### DOCUMENT TEXT

Standard Project Layout #

The following directory structure is the recommended layout for Neam projects:

my-agent-project/
  neam.toml                   # Project manifest
  src/
    main.neam                 # Main entry point
    api.neam                  # Alternative entry point (API server)
    agents/
      triage.neam             # Triage agent module
      specialist.neam         # Specialist agents module
      helpers.neam            # Shared agent helpers
    utils/
      validation.neam         # Input validation utilities
      formatting.neam         # Output formatting utilities
  tests/
    test_agents.neam          # Agent integration tests
    test_utils.neam           # Unit tests for utilities
  docs/
    README.md                 # Project documentation
  build/
    main.neamb                # Compiled bytecode (generated)

Building a Multi-File Project #

Let us walk through creating a project from scratch.

Step 1: Initialize the Project #

neam-pkg init customer-support
cd customer-support

This creates the directory structure with a neam.toml and a src/main.neam stub.

Step 2: Define Shared Utilities #

Create src/utils/validation.neam:

module customer_support.utils.validation;

pub fun validate_email(email) {
  if (email == nil) {
    return {"ok": false, "error": "Email is required"};
  }
  if (!email.contains("@")) {
    return {"ok": false, "error": "Invalid email format"};
  }
  return {"ok": true, "value": email};
}

pub fun validate_query(query) {
  if (query == nil) {
    return {"ok": false, "error": "Query is required"};
  }
  if (len(query) < 3) {
    return {"ok": false, "error": "Query too short (minimum 3 characters)"};
  }
  if (len(query) > 1000) {
    return {"ok": false, "error": "Query too long (maximum 1000 characters)"};
  }
  return {"ok": true, "value": query};
}

Step 3: Define Agent Modules #

Create src/agents/triage.neam:

module customer_support.agents.triage;

use customer_support.utils.validation;

agent TriageAgent {
  provider: "openai"

### DATASET ENTRIES
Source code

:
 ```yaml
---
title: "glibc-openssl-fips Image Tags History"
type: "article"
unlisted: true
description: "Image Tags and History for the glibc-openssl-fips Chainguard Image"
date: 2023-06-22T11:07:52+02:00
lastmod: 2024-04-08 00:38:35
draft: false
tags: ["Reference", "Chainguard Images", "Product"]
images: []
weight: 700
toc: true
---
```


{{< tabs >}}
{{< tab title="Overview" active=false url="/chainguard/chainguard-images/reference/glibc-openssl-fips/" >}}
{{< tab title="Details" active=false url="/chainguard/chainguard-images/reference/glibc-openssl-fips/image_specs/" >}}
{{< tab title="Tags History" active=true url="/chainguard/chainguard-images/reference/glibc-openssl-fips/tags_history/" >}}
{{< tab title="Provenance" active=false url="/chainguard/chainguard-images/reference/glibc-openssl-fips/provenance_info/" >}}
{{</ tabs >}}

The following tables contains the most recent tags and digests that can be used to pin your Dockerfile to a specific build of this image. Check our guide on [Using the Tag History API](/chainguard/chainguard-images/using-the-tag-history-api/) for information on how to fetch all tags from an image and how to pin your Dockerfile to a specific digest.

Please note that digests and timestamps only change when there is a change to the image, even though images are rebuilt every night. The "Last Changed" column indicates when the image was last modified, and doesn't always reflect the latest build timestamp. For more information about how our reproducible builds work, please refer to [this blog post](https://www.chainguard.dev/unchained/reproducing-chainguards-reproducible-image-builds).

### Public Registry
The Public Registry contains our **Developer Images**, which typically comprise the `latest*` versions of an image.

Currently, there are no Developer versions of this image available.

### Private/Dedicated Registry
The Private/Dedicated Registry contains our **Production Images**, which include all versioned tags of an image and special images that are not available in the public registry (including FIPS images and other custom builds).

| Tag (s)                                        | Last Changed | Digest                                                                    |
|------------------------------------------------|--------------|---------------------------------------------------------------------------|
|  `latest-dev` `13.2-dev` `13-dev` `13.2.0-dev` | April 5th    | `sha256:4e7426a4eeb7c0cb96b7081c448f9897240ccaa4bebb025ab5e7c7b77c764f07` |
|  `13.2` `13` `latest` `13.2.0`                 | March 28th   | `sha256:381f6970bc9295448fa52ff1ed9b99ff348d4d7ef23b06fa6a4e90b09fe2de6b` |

### PROBLEM STATEMENT
Continue the walkthrough on building a multi-file Neam project, starting immediately after its last line.

### RESPONSE BELOW
  model: "gpt-4o-mini"
  system: "Classify queries into: BILLING, TECHNICAL, GENERAL. Reply with only the category."
}

pub fun classify(query) {
  let valid = validation.validate_query(query);
  if (!valid["ok"]) {
    return valid;
  }

  try {
    let category = TriageAgent.ask(query);
    return {"ok": true, "value": category};
  } catch (err) {
    return {"ok": false, "error": "Triage failed: " + str(err)};
  }
}

Create src/agents/specialist.neam:

module customer_support.agents.specialist;

use customer_support.utils.validation;

agent BillingAgent {
  provider: "openai"
  model: "gpt-4o-mini"
  system: "You are a billing specialist. Help with payment and invoice questions."
}

agent TechnicalAgent {
  provider: "openai"
  model: "gpt-4o"
  system: "You are a technical support specialist. Help with product issues."
}

agent GeneralAgent {
  provider: "openai"
  model: "gpt-4o-mini"
  system: "You are a general support agent. Help with common questions."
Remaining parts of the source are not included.